:: Given text ::

A difficult week for Twitter continued with an 11-minute shutdown of President Trump's Twitter account on the evening of Nov. 2.
Minutes after users started calling out Trump's downed account in a range of accusatory and jocular tweets, the company restored Trump's feed and responded from its Government account:
Earlier today @realdonaldtrump’s account was inadvertently deactivated due to human error by a Twitter employee. The account was down for 11 minutes, and has since been restored. We are continuing to investigate and are taking steps to prevent this from happening again.
— Twitter Government (@TwitterGov) November 3, 2017
Two hours later, Twitter revealed that the account was taken down by a departing customer support employee:
Through our investigation we have learned that this was done by a Twitter customer support employee who did this on the employee’s last day. We are conducting a full internal review. https://t.co/mlarOgiaRF
— Twitter Government (@TwitterGov) November 3, 2017
What steps Twitter plans to take to prevent another hijacking of the most influential Twitter account in the U.S. remain to be seen. (Twitter's communications team was unavailable for comment.) The brief account shutdown raises many questions and concerns about social platforms' power over public and political sentiment. Who will be silenced? Who will be given the loudest voice? And who will make those decisions—the tech companies, the public or the federal government?

:::
:: Data to examine ::

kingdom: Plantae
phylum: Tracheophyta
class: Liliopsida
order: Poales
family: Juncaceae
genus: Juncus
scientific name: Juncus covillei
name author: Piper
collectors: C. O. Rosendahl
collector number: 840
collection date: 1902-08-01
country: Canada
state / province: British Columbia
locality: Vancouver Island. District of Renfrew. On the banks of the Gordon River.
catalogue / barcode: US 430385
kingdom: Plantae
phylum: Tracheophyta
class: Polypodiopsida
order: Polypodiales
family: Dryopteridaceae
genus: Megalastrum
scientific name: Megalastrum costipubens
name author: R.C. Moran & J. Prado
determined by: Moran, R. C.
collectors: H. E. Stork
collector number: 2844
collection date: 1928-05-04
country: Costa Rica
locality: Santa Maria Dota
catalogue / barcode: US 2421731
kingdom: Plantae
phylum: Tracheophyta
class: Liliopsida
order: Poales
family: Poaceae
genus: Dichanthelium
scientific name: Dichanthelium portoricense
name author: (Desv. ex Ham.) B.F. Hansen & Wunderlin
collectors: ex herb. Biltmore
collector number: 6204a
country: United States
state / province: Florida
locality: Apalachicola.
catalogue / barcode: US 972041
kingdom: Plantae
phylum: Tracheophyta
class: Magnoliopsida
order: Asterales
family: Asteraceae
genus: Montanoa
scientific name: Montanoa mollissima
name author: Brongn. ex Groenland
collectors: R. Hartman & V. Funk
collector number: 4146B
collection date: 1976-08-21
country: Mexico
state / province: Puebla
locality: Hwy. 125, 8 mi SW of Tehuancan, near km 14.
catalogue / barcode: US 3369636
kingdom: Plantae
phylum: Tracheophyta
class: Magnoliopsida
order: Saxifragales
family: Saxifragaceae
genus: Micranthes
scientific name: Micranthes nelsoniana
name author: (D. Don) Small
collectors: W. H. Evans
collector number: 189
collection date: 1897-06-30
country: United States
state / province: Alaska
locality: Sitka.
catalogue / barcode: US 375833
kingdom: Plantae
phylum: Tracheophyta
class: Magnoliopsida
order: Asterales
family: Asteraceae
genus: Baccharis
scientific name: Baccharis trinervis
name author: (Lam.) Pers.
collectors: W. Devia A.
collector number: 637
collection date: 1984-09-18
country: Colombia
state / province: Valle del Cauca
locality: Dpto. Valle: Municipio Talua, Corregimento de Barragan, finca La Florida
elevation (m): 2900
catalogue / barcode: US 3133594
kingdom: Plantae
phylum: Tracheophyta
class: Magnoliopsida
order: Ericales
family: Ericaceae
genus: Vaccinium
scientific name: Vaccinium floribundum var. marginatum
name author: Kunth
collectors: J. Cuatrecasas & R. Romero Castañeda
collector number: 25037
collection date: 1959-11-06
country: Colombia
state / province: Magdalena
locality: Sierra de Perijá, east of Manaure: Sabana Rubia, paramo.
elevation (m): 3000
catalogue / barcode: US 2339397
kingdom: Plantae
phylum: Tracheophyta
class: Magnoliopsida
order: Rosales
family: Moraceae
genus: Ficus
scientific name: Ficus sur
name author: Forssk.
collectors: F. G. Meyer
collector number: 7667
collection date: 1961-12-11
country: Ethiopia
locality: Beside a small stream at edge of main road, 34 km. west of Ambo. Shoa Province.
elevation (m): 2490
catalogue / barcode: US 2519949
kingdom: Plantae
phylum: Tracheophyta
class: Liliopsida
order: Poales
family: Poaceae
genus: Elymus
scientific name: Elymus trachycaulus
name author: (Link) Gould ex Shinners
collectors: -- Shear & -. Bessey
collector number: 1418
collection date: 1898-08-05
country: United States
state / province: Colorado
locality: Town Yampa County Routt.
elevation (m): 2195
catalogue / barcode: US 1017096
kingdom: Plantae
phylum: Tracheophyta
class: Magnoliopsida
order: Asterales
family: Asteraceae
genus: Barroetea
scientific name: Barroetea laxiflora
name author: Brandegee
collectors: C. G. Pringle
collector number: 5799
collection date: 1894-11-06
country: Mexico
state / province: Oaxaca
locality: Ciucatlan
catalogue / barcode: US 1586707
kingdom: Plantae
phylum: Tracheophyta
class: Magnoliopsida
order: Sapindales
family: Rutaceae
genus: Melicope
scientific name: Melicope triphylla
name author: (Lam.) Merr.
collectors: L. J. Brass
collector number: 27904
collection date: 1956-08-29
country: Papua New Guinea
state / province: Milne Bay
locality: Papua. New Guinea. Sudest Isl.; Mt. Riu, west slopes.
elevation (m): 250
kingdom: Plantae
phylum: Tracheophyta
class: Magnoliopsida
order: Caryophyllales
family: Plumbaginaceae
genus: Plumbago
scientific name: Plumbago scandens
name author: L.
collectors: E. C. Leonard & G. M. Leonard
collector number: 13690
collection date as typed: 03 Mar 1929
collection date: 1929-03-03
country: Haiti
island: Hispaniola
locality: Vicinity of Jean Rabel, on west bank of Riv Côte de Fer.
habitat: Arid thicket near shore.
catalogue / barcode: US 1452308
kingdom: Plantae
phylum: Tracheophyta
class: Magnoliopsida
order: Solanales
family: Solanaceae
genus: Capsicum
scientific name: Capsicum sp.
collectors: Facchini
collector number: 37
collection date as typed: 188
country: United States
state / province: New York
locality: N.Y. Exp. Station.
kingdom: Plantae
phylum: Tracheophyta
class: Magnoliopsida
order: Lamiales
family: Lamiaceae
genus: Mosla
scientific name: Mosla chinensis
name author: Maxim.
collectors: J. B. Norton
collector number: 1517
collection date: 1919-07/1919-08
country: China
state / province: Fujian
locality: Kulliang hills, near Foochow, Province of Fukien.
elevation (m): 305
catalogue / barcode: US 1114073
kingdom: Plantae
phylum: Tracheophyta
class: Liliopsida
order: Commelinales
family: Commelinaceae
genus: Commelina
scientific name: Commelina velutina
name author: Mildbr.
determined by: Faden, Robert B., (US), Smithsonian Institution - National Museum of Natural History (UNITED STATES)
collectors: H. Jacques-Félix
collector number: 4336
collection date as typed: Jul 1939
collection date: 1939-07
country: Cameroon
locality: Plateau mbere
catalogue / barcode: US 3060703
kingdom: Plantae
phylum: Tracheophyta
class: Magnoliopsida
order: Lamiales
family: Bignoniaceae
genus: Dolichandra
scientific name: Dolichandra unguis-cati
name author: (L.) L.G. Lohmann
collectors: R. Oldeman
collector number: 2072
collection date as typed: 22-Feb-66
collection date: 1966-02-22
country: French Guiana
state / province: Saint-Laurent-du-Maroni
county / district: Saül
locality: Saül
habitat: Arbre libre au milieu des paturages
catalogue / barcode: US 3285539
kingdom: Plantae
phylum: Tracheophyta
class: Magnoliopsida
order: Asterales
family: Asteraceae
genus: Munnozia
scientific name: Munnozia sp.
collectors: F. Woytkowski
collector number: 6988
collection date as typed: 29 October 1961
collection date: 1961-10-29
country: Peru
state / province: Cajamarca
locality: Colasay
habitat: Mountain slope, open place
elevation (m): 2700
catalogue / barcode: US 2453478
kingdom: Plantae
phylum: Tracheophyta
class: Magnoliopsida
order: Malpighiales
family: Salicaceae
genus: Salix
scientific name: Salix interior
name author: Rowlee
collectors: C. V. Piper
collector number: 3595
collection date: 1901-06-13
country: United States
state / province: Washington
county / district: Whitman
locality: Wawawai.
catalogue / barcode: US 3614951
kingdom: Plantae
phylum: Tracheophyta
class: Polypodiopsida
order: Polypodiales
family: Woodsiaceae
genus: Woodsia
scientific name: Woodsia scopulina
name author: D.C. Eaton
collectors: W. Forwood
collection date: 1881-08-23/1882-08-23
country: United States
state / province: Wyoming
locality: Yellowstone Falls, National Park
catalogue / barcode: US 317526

:::

● **Task list**
[1] According to the article on the Trump account shutdown, who deactivated the account?
[2] Quote the article on the Trump account shutdown from "A difficult week" to "from happening again.".

● **Written responses**
[1] A Twitter customer support employee on that employee's last day.

[2]
A difficult week for Twitter continued with an 11-minute shutdown of President Trump's Twitter account on the evening of Nov. 2.
Minutes after users started calling out Trump's downed account in a range of accusatory and jocular tweets, the company restored Trump's feed and responded from its Government account:
Earlier today @realdonaldtrump’s account was inadvertently deactivated due to human error by a Twitter employee. The account was down for 11 minutes, and has since been restored. We are continuing to investigate and are taking steps to prevent this from happening again.